To enable the sctk_qc workflow, set run_sctk_qc=True. Alternatively, one can skip quality control and export the UMI count matrix to a SingleCellExperiment object by setting export_sce_objects=True. However, there is no need to set export_sce_objects manually when run_sctk_qc is enabled.

Next, select the type of UMI count matrix with the sctk_data_type parameter. Valid options are either cell or droplet, depending on the type of experiment.

  • droplet
    The UMI count matrix contains empty droplets. These empty droplets will be removed (cell calling) before further processing.

  • cell
    The UMI count matrix does not contain empty droplets but has not been processed yet.

We do not perform any gene/cell level filtering, except for empty droplets that are considered ambient RNA.

Advanced settings

To perform additional (optional) QC steps, consider the following parameters:

  • sctk_detect_mito (default: True)
    Quantify the percentage of mitochondrial RNA for each cell.

  • sctk_mito_set (default: human-ensembl)
    The mitochondrial gene set to use for quantification with syntax [human,mouse]-[ensembl,entrez,symbol]. At the moment, only human and mouse gene annotations are supported. This option is only considered when sctk_detect_mito=True.

  • sctk_detect_cell (default: True)
    Perform cell-calling for droplet based experiments. Empty droplets will not be removed if set to False.

  • sctk_cell_calling (default: Knee)
    Method used for cell calling with DropletUtils, either Knee or EmptyDrops. By default, EmptyDrops will use an FDR of 0.01 to identify empty droplets. If no option is provided, the inflection point will be used for cell calling. This option is only considered when sctk_detect_cell=True.

  • sctk_export_formats: (default: ["Seurat"])
    List of file formats to export SingleCellExperiment objects. Valid options are Seurat, FlatFile and AnnData. Raw and processed sce objects will be exported to rds format by default.

  • sctk_qc_algos: (default: ["QCMetrics", "scDblFinder", "decontX"])
    List of QC algorithms for runCellQC’s algorithm parameter.

  • velo assay: (default: spliced)
    The assay to use for exporting and QC when kb is run in velocity mode with --workflow lamanno parameter.

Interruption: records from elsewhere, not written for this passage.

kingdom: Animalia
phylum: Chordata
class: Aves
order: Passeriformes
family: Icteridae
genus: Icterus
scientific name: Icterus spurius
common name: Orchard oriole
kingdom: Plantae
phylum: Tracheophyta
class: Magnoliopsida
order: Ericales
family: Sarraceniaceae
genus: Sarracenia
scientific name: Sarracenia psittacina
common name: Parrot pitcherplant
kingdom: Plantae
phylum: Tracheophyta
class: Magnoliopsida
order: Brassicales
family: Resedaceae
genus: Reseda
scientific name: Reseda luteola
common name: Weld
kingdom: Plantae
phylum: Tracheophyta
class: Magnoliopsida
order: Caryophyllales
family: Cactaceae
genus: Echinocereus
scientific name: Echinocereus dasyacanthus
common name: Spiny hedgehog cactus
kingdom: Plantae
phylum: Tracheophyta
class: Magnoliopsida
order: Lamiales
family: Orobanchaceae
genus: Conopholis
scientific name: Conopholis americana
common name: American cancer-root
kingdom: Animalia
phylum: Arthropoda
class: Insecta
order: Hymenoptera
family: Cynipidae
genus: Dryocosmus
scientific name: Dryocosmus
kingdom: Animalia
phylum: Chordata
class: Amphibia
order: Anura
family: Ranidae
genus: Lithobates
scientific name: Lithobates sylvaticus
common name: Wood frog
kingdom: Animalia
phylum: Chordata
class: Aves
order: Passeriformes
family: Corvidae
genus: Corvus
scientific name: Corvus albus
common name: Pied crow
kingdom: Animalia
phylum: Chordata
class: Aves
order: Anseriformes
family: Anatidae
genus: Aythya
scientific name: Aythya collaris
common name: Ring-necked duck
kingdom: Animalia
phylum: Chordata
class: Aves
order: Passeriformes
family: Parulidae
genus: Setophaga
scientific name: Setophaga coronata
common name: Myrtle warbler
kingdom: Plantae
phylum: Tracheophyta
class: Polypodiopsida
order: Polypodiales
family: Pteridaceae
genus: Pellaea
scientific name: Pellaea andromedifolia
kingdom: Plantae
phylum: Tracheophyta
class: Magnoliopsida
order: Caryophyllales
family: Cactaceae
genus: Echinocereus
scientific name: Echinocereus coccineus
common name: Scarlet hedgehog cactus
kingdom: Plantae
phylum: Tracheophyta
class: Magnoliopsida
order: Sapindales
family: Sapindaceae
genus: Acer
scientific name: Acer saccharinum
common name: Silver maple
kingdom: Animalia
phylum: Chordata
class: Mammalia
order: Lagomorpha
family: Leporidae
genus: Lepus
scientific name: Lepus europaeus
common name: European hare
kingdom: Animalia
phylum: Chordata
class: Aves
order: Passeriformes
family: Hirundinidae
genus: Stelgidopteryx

Valid options are either spliced or unspliced.

Alternative experiments

Information about alternative sequencing features, such as ERCC spike-ins, can be provided as an alternative experiment. An alternative experiment will be stored within the same SingleCellExperiment object as the main experiment but processed separately. To process alternative experiments, set the following options:

  • use_alt_expr (default: False)
    Set to True if you wish to process alternative experiments.

  • alt_exp_name (default: "")
    The name/title of the alternative experiment. This option is only considered if use_alt_expr=True.

  • alt_exp_reg (default: "")
    Regular expression to filter alternative features from main experiment (.i.e,; "ERCC-*"). This option is only considered when use_alt_expr=True.

A previous addition of alternative features to the genome assembly (see section on custom assembly extensions) is a prerequisite.

Output files

After running the scRNA QC workflow, the output can be found in the following locations:

path/to/results/scrna-preprocess/{quantifier}/export:
This folder contains the exported raw SingleCellExperiment object, without any QC applied.

path/to/results/scrna-preprocess/{quantifier}/sctk:
This folder contains the QC reports and exported SingleCellExperiment object, divided into several subfolders and files.

  • export
    Subfolder containing the exported SingleCellExperiment object after QC and summary statistics.

  • SCTK_CellQC.html
    Cell-level QC report generate by singleCellTK’s runCellQC.

  • SCTK_DropletQC.html
    Droplet-level QC report generate by singleCellTK’s runDropletQC.

  • SCTK_DropletQC_figures.pdf
    Barcode rank plot generated by runBarcodeRankDrops.

  • SCTK_altexps.pdf(optional)
    Scatter plot displaying the percentage of alternative features vs. detected features.